Вальтер нацелился на Кинто, и командир корпуса подтвердил: это — замок на дверях к Сарагоссе. Сбить его труднее, чем они полагали, рассматривая карту в просторной палатке Модесто.

Три часа вместе с командирами бригад Вальтер из окопа на Эль Корнеро, то есть с расстояния четырех километров, рассматривал Кинто. Траншеи полного профиля, местами удвоенные, утроенные, пулеметные точки под железобетонными колпаками, колючая проволока. Курт составил справку: гарнизон Кинто 1500 человек, 20–25 пулеметов, 8–10 полевых орудий, несколько мортир.

Вальтер понимал: решит бой за кладбище, поднимающееся над деревней, за костел, за высоту к югу от Кинто.

Вплоть до 23 августа он проводил рекогносцировки в разное время суток, «приучая» командиров к Кинто, к расположению окопов, огневых точек, улиц, изгибам кладбищенской ограды.
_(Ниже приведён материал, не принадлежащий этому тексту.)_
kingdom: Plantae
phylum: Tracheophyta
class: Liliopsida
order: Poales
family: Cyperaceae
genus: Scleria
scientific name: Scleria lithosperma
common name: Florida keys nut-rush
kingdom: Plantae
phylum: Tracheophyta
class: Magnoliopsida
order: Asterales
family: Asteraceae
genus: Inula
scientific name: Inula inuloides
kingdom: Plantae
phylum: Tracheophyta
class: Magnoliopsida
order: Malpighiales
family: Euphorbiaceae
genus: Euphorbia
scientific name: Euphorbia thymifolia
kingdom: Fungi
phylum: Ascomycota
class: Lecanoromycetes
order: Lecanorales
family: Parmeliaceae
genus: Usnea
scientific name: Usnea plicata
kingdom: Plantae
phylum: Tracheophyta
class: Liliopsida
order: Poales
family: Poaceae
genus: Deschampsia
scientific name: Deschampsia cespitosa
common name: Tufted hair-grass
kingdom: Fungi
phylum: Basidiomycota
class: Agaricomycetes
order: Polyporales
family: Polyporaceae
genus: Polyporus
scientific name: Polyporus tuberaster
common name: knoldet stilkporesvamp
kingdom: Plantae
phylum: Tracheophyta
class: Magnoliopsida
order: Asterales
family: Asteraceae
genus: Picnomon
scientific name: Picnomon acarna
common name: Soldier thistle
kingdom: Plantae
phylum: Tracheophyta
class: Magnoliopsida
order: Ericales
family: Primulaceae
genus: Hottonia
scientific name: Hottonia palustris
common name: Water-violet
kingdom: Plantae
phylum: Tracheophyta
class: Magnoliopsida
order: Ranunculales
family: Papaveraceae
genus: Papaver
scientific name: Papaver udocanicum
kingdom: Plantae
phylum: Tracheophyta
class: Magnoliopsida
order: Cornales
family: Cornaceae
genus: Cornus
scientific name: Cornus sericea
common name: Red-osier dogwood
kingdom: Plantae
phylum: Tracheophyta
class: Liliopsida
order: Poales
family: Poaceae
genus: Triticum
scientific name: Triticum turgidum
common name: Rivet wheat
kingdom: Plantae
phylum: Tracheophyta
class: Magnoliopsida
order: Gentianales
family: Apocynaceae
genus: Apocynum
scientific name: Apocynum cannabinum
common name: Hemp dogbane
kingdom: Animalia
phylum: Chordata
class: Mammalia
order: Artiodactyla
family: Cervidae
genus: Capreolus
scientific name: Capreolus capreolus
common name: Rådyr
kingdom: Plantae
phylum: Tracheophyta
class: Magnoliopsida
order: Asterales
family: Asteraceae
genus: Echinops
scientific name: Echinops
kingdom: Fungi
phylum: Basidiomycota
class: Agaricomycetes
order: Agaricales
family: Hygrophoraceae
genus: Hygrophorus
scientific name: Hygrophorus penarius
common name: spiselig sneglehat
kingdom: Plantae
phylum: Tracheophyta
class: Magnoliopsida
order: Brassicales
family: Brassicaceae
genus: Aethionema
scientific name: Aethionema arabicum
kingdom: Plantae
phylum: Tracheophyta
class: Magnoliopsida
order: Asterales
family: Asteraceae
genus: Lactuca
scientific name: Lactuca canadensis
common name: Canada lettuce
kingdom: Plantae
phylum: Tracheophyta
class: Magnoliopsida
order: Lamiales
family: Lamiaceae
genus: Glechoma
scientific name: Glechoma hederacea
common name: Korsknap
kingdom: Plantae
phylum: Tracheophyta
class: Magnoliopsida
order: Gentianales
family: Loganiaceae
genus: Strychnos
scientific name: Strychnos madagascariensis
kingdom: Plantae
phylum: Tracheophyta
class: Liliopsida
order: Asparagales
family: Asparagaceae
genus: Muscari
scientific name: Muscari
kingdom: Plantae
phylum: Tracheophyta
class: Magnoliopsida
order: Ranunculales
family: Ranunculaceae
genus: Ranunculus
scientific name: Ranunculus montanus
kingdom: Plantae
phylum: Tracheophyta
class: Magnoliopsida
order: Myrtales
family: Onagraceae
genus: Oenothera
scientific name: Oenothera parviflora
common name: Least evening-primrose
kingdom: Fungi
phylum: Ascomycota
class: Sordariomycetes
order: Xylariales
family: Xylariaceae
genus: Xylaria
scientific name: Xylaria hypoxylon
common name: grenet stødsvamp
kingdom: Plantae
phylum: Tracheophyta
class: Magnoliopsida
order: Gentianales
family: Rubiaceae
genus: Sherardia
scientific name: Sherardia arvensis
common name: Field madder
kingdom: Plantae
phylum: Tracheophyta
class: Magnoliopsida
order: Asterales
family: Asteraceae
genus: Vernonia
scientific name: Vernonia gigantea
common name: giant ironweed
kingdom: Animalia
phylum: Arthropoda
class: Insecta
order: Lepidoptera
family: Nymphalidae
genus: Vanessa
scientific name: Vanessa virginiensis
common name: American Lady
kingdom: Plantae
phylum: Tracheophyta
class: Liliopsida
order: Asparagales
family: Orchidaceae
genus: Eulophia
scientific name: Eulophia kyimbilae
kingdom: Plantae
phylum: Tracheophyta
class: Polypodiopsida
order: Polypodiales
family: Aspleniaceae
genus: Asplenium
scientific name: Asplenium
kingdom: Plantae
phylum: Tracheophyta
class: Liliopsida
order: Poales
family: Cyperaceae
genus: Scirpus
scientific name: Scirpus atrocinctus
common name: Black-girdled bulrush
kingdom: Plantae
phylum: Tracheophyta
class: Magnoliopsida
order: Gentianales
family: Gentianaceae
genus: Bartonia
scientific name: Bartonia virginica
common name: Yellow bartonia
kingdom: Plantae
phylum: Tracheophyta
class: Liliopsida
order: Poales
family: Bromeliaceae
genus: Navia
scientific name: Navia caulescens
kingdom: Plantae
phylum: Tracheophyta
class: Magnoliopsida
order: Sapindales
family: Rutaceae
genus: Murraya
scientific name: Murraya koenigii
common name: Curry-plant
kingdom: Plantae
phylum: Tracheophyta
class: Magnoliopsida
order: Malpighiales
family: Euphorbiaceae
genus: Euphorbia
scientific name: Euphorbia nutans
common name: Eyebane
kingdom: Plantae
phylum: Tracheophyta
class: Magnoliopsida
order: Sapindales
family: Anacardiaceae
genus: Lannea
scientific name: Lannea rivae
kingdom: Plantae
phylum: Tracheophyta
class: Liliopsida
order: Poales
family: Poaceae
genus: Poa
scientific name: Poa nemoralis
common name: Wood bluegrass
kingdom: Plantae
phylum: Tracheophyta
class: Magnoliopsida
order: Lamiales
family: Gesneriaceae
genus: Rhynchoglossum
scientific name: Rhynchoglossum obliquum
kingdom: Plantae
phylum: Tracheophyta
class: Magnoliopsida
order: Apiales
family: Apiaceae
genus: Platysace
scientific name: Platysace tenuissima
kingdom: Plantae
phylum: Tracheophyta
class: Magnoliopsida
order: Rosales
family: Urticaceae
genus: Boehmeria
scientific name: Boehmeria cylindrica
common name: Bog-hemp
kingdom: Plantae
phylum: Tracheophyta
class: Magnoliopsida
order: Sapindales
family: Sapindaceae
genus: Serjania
Чтоб никаких сюрпризов.

— Никаких? — усомнился Чопич.

— Беру обратно. Поменьше сюрпризов. Согласны?

Он уже видел, какой надлежит быть операции: прежде всего — кладбище, одновременно окружение и наступление на Кинто с севера.

В 6.00, в соответствии с приказом, из тенистой рощи поднялись головные батальоны. Впереди разведчики с ручными пулеметами.

Не зря, не зря он бился на учениях, еще в Альбасете начал с переползания по–пластунски…

Роты продвигались перебежками. Плотнее неприятельский огонь — короче перебежка. Но и расстояние между сторонами укорачивается, достигая броска ручной гранаты. «Лимонки» рвутся в окопах мятежников.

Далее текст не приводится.